Stored items
++++
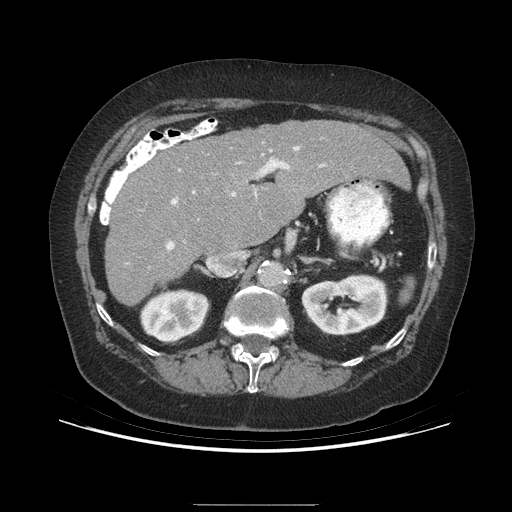
Contrast-enhanced abdominal CT (liver protocol), one axial slice. Slice 154 of 192 in the series (ordered by position). Reconstruction kernel STANDARD. 140 kVp. Soft-tissue window (W 400 / L 40 HU). 512 × 512 image matrix, field of view 400 × 400 mm. From the clinical record (not read from this slice): diagnosis: hepatocellular carcinoma (patient treated with transarterial chemoembolisation; whether this scan precedes or follows treatment is not stated here); TNM stage (as recorded): Stage-I; Child-Pugh class: A; tumour differentiation: moderately differentiated; tumour size: 3.2 cm.
Annotated regions visible in this slice (semi-automatic segmentation, software-assisted and operator-edited):
- liver parenchyma outside the tumour (the mass and vessels are separate outlines, so this box may not span the whole liver): box from (x=104, y=120) to (x=408, y=304) px
- portal vein: (x=166, y=146)–(x=324, y=250)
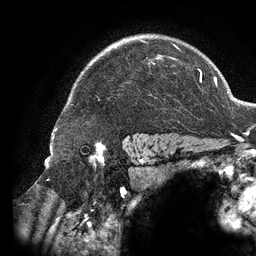
Breast MRI (dynamic contrast-enhanced), one axial slice. Slice 100 of 134 in the series (ordered by position). Cropped to one breast. Dynamic contrast-enhanced series, time point 2 of 6 at this slice position (early post-contrast). 3 T. TE 2.7 ms, TR 6.5 ms. 256 × 256 image matrix. Female patient.
Structures marked on this image (semi-automatic segmentation, software-assisted and operator-edited):
- enhancing-tissue mask used for the functional tumour volume (all voxels passing the contrast-enhancement thresholds inside the analysis volume; usually the tumour): box from (x=139, y=39) to (x=180, y=65) px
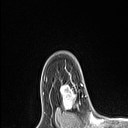
Breast MRI (dynamic contrast-enhanced), one axial slice. Position 82 of 106 along the scan axis. Cropped to one breast. Dynamic contrast-enhanced series, time point 2 of 6 at this slice position (early post-contrast). 1.5 T. TE 1.4 ms, TR 5 ms. 128 × 128 image matrix. Female patient.
Annotated regions visible in this slice (semi-automatically segmented with operator editing):
- enhancing-tissue mask used for the functional tumour volume (all voxels passing the contrast-enhancement thresholds inside the analysis volume; usually the tumour): bounding box <61,75,79,110> (left, top, right, bottom; pixels)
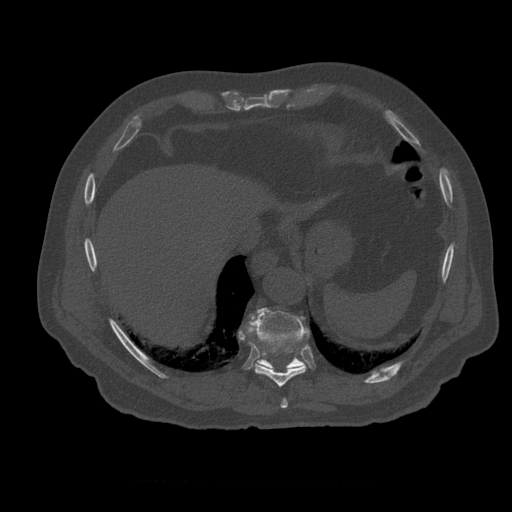
CT including the spine, one axial slice; reconstruction kernel STANDARD; bone window (W 1800 / L 400 HU); 512 × 512 image matrix, field of view 407 × 407 mm. Patient age 73 years. From the clinical record (not read from this slice): primary cancer: prostate.
Structures marked on this image (semi-automatic segmentation, software-assisted and operator-edited):
- T10 vertebra: box from (x=243, y=308) to (x=310, y=370) px
- T12 vertebra: (x=268, y=348)–(x=279, y=358)
- T8 vertebra: (x=281, y=399)–(x=288, y=409)
- T9 vertebra: (x=239, y=336)–(x=307, y=387)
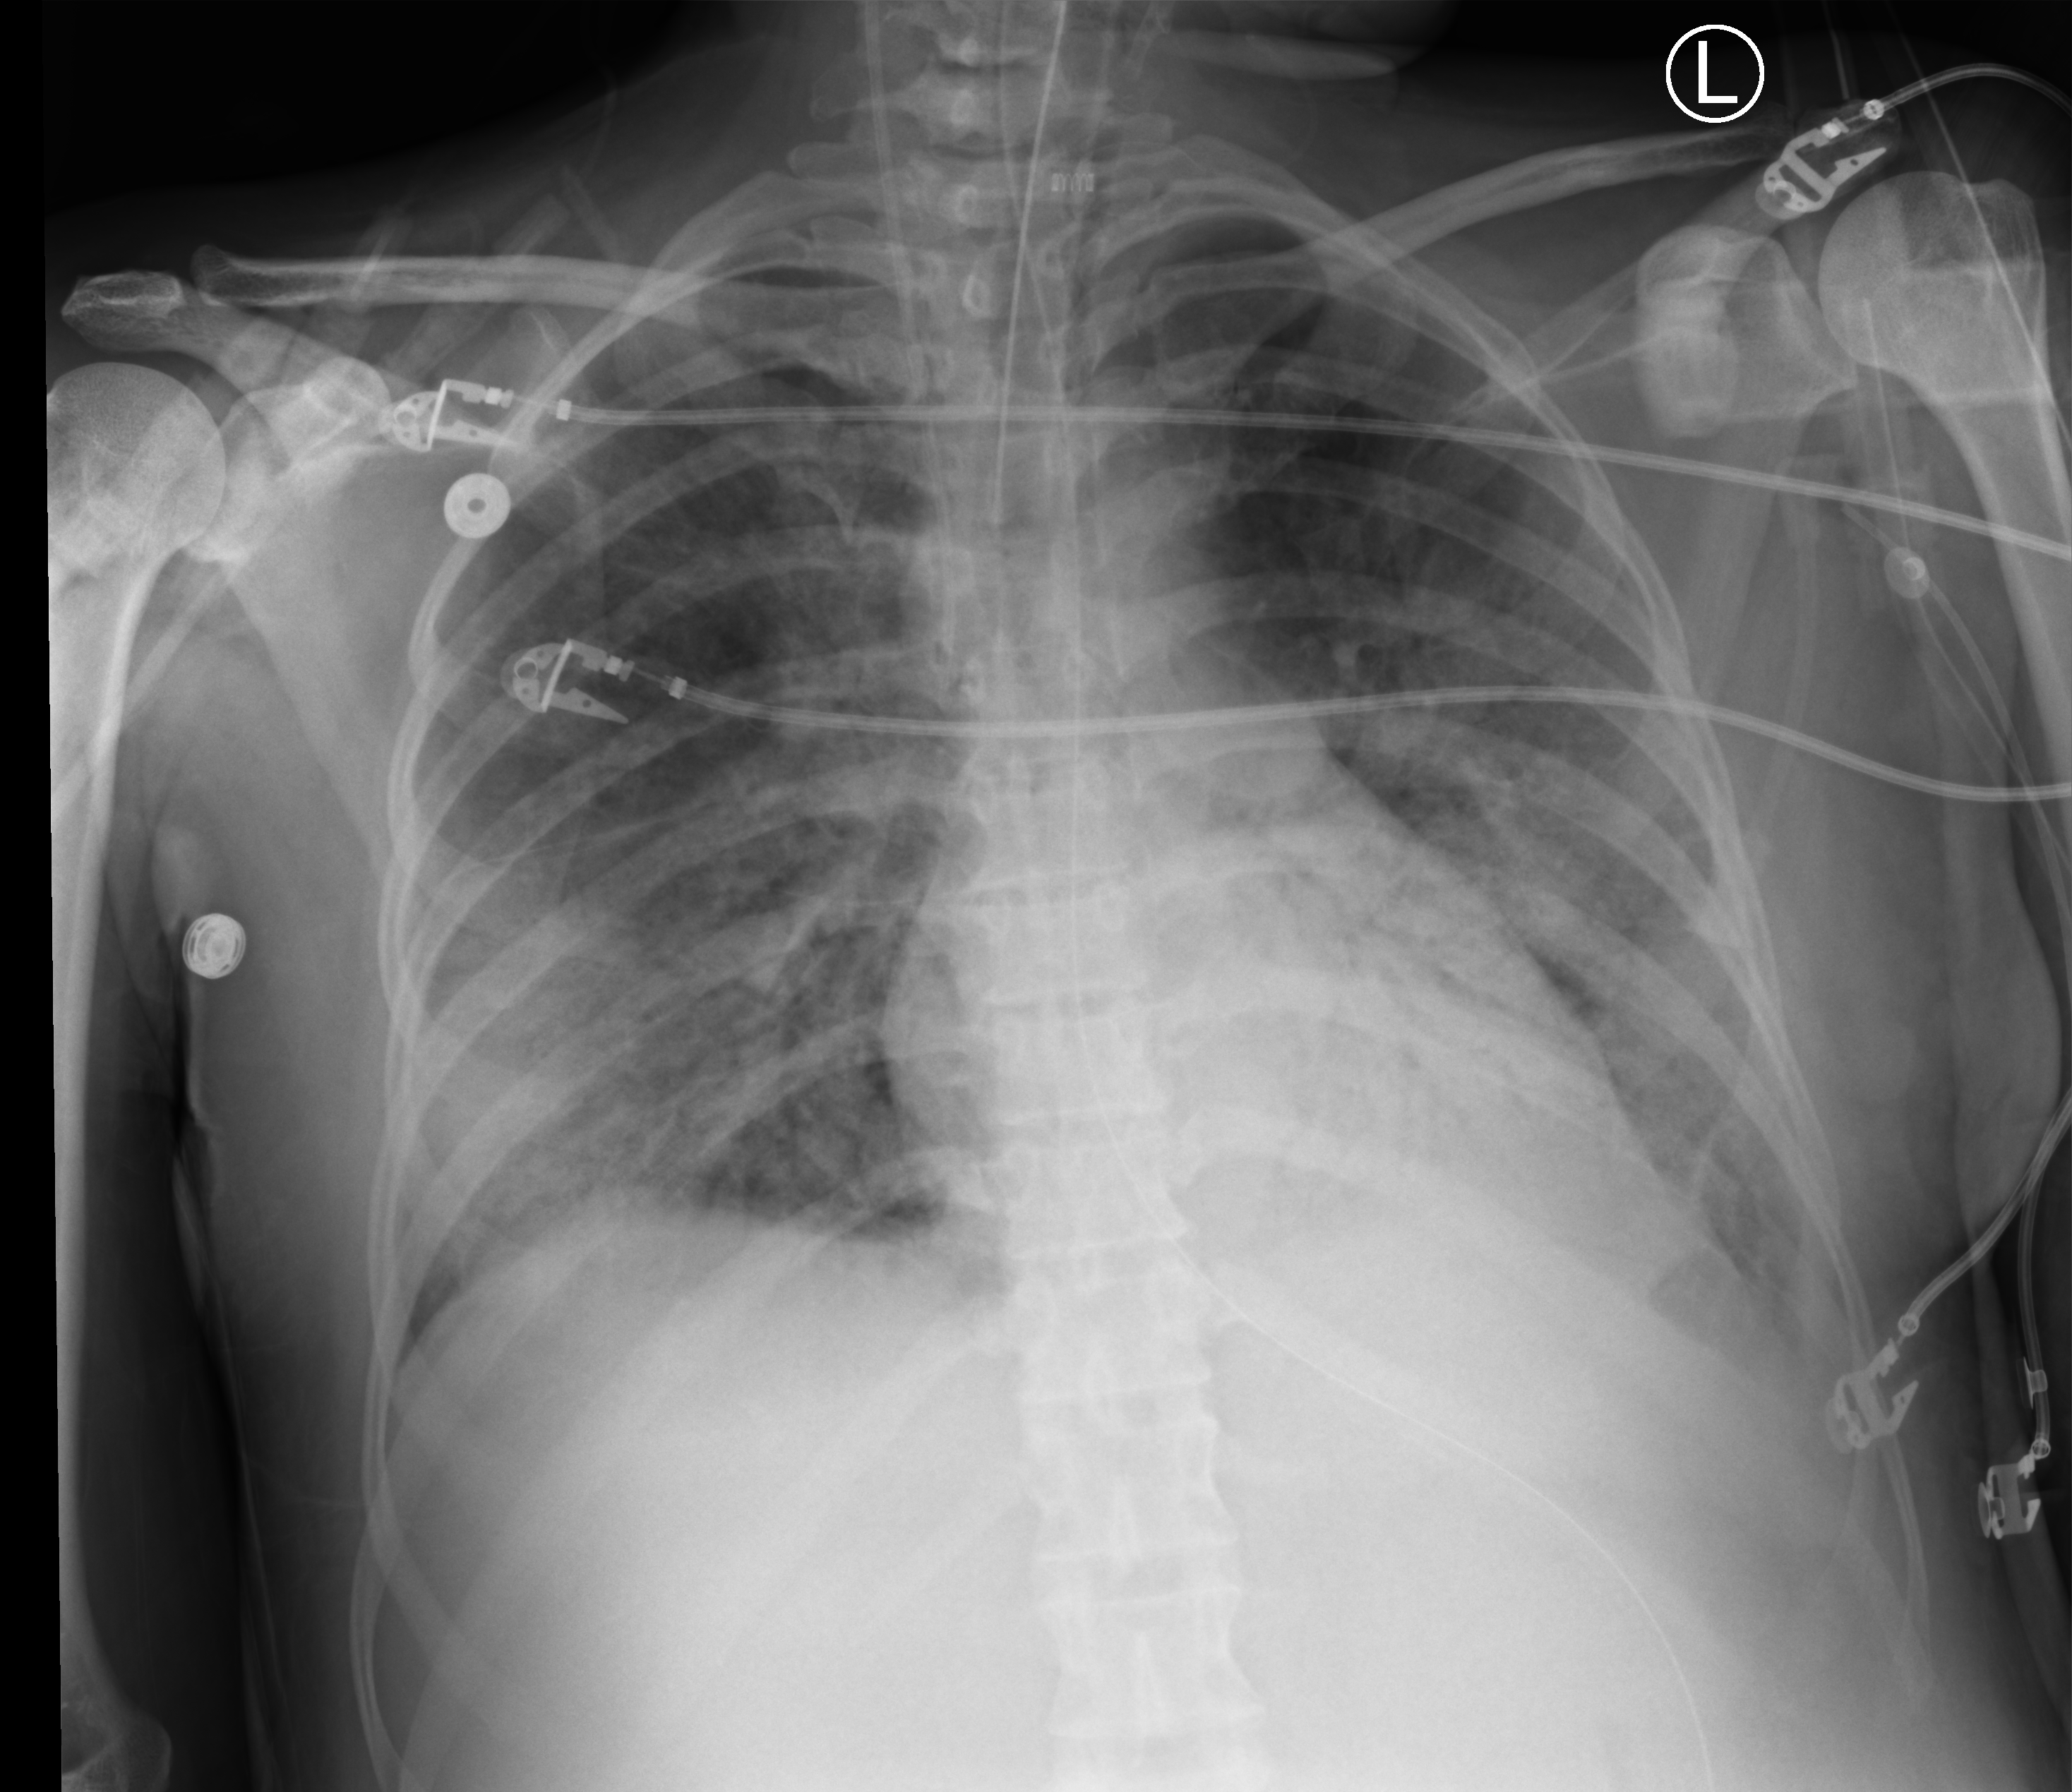
Bedside chest radiograph (computed radiography), anteroposterior (AP) projection. Patient hospitalised with COVID-19; female, aged 18–59 years.
Admission-level facts for this patient (not findings on this image; timing relative to this image not recorded): other chronic lung disease (admission record): no; length of hospital stay: 71 days.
++++
- [Assigned task]
The word "enhanced" appears in some lines of the records. Please work out how many and reply with that number only.

- [Your response]
3